200 passed in 92.88s
runtime evals: 1,000 rows · 965 local serviceable · 35 blocked · 0 failing

What This Means In Reality

As of this checkpoint, the data engine can generate local synthetic runtime payloads for a much broader and more realistic set of ICP titles. It can serve role-native first-module goals and evaluator cases for frontline retail, banking, healthcare, technology, food/hospitality, manufacturing, safety, real estate, leadership, research, and other domains instead of collapsing them into generic business work.

It still cannot truthfully claim production readiness or real-user personalization. All outputs remain local-only, source-preserving, and blocked from external writes, real-user runtime, and production claims.
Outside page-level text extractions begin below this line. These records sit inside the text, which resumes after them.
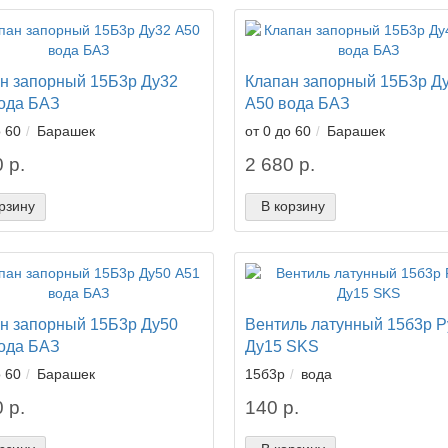
н запорный 15Б3р Ду32
Клапан запорный 15Б3р Д
ода БАЗ
А50 вода БАЗ
о 60
Барашек
от 0 до 60
Барашек
 р.
2 680 р.
рзину
В корзину
н запорный 15Б3р Ду50
Вентиль латунный 15б3р Р
ода БАЗ
Ду15 SKS
о 60
Барашек
15б3р
вода
 р.
140 р.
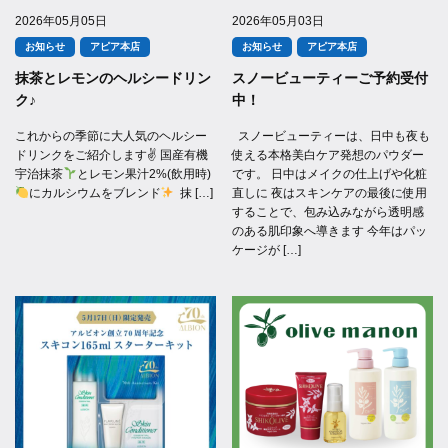
2026年05月05日
2026年05月03日
お知らせ
アピア本店
お知らせ
アピア本店
抹茶とレモンのヘルシードリン
スノービューティーご予約受付
ク♪
中！
これからの季節に大人気のヘルシー
スノービューティーは、日中も夜も
ドリンクをご紹介します✌
国産有機
使える本格美白ケア発想のパウダー
宇治抹茶
とレモン果汁2%(飲用時)
です。 日中はメイクの仕上げや化粧
にカルシウムをブレンド
抹 […]
直しに 夜はスキンケアの最後に使用
することで、包み込みながら透明感
のある肌印象へ導きます 今年はパッ
ケージが […]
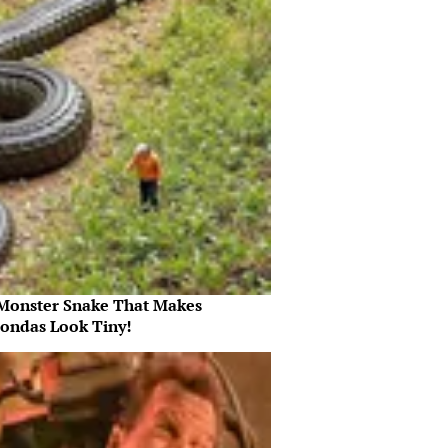
Monster Snake That Makes
ondas Look Tiny!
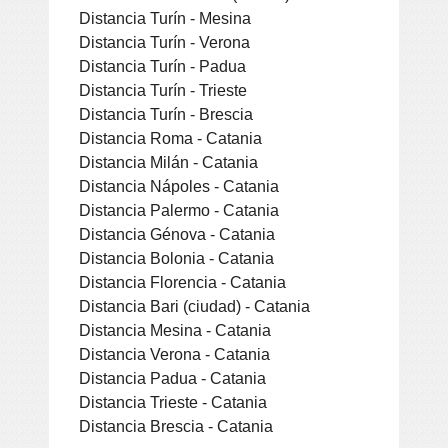
Distancia Turín - Mesina
Distancia Turín - Verona
Distancia Turín - Padua
Distancia Turín - Trieste
Distancia Turín - Brescia
Distancia Roma - Catania
Distancia Milán - Catania
Distancia Nápoles - Catania
Distancia Palermo - Catania
Distancia Génova - Catania
Distancia Bolonia - Catania
Distancia Florencia - Catania
Distancia Bari (ciudad) - Catania
Distancia Mesina - Catania
Distancia Verona - Catania
Distancia Padua - Catania
Distancia Trieste - Catania
Distancia Brescia - Catania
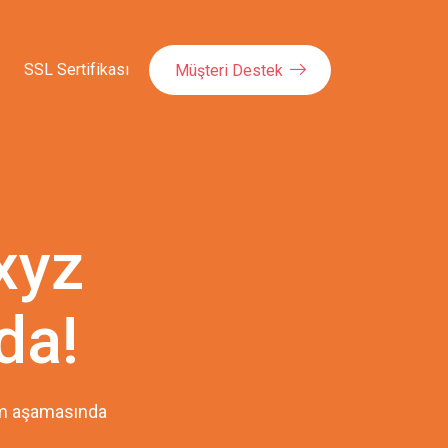
SSL Sertifikası
Müşteri Destek
xyz
da!
pım aşamasında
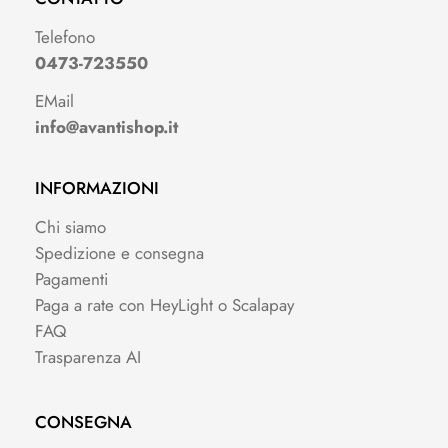
Telefono
0473-723550
EMail
info@avantishop.it
INFORMAZIONI
Chi siamo
Spedizione e consegna
Pagamenti
Paga a rate con HeyLight o Scalapay
FAQ
Trasparenza AI
CONSEGNA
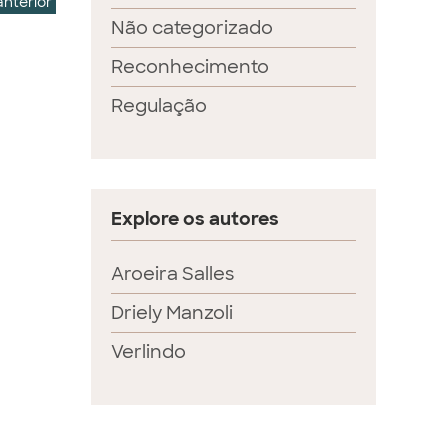
anterior
Não categorizado
Reconhecimento
Regulação
Explore os autores
Aroeira Salles
Driely Manzoli
Verlindo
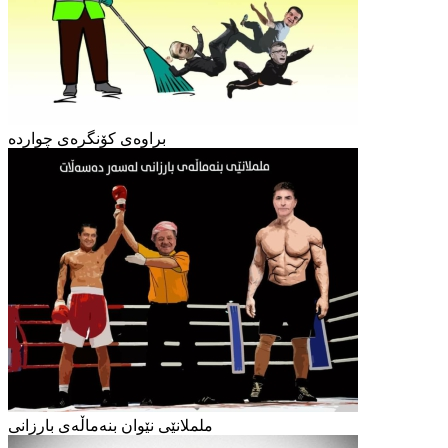
براوەی کۆنگرەی چواردە
ململانێی نێوان بنەماڵەی بارزانی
The next trust move is not more broad deterministic mapping; it is semantic adjudication of the 526 follow-up rows, source/BLS enrichment for the 12 residual broad rows, and packet-quality hardening for the 295 packet candidates.

Next Best Slice

Start with the semantic follow-up queue and prioritize high-volume, high-impact domains. Review the 484 deterministic function changes with multi-LLM adjudication, resolve the 12 residual broad titles using source context, attach BLS/SOC context where it helps, build packet-quality fixtures for the 295 packet candidates, and keep the 670 caveat-service rows available for local testing with explicit caveats.

Where To Start

Start from artifacts/validation/runtime_eval_runs_v1_semantic_followup_eval_runs.jsonl: it is now the best queue for deciding which specialized runtime mappings are strong enough to graduate from local caveat/testing into hardened packets.